Frye et al. (1989) compared performance on the how-many, are-there-n (e.g., shown card with 2, 3, or 4 dots and asking, “Are there three dots here?”), and give-n tasks. They reasoned that success on the how-many task but not the are-there-n task indicated the use of the last-word rule; success on both tasks, understanding of the CP; and success on the give-n task, understanding of the cardinal-count concept. The success rate on the how-many task was significantly better than that on the are-there-n task, which was significantly better than that on the give-n task. Frye et al. concluded this pattern of performance corroborated Fuson’s (1988) hypothesis that a last-word rule develops before the CP, which in turn develops before the cardinal-count concept. However, Frye et al.’s data were not analyzed at the participant level and did not track development over time.

Fuson (1988; Study 8.2.2) combined the results of the how-many and a follow-up task to distinguish between children who merely used a last-word rule and those who possessed a meaningful understanding of the CP. She used a prediction task to directly gauge understanding of the cardinal-count concept. For instance, children were told a collection had six butterfly stickers and asked, “If you count the butterflies, what will you say for the last butterfly?” Fuson found that only the four preschoolers who appeared to know or discover the CP consistently demonstrated an understanding of the cardinal-count concept. The remaining 22 participants, who were last-word responders or had been taught the last-word rule, failed to exhibit an understanding of the cardinal-count concept.
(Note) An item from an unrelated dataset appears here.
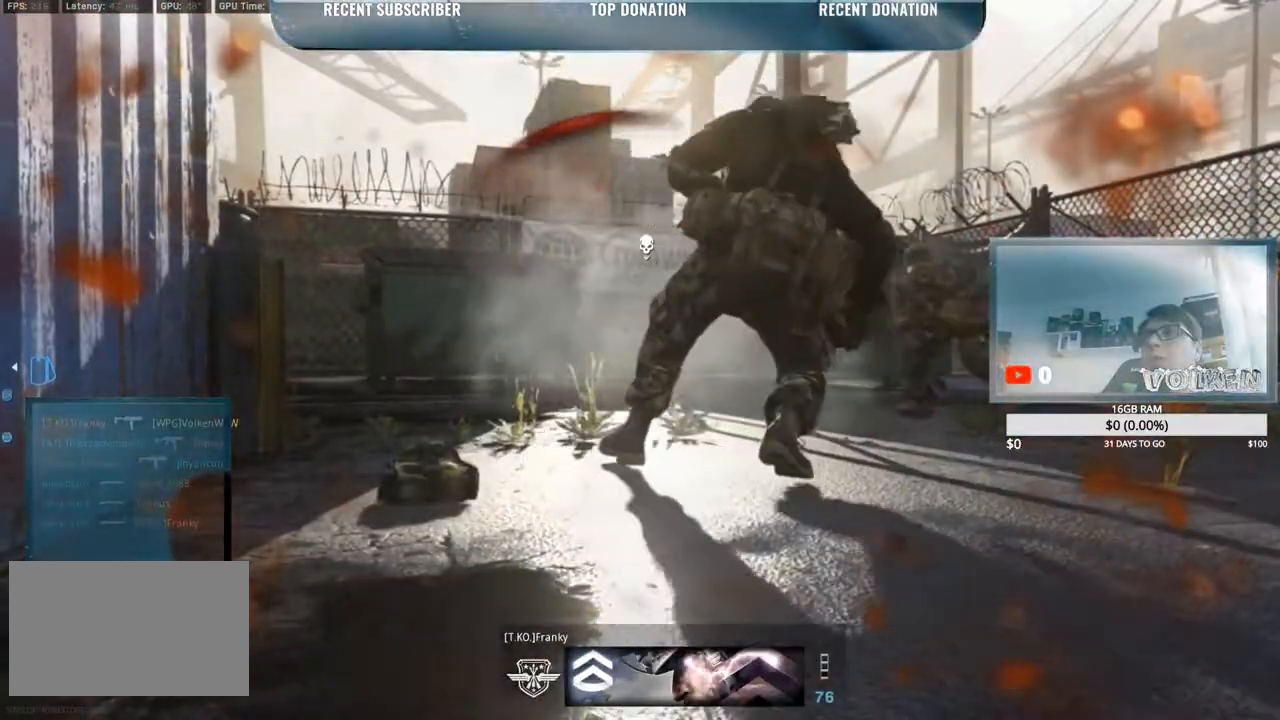
{"keys": ["f", "w"], "mouse": [], "events": [[50, "w", "down"], [217, "f", "down"], [367, "f", "up"], [400, "f", "down"]]}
Though Fuson’s (1988) evidence is consistent with her hypothesis that the CP develops prior to the cardinal-count concept and that the former may be a basis for the latter, it is also not conclusive. The sample of children who were successful on the CP task was small, and the results do not preclude the alternative conclusion that the CP and cardinal-count concepts emerge simultaneously (i.e., co-evolve after children construct the last-word rule). Moreover, as Fuson observed, the wording of the prediction (cardinal-count concept) task may have been confusing to some children.

Using latent variable modeling of 3- and 4-year-olds’ performance on the how-many (set-to-word) and give-n (word-to-set) tasks with sets of up to eight items, Mou et al. (2021) found that the best-fitting model was a bi-factor model indicating that the two tasks, though related, reflect distinct conceptual knowledge. Moreover, their analyses ruled out general cognitive or linguistic demands as a source of performance differences. Mou et al. concluded their results are inconsistent with the common assumption that the set-to-word (e.g., how-many) and word-to-set (e.g., give-n) tasks gauge interchangeable concepts and are consistent with multiple dimensions of cardinal number knowledge acquisition.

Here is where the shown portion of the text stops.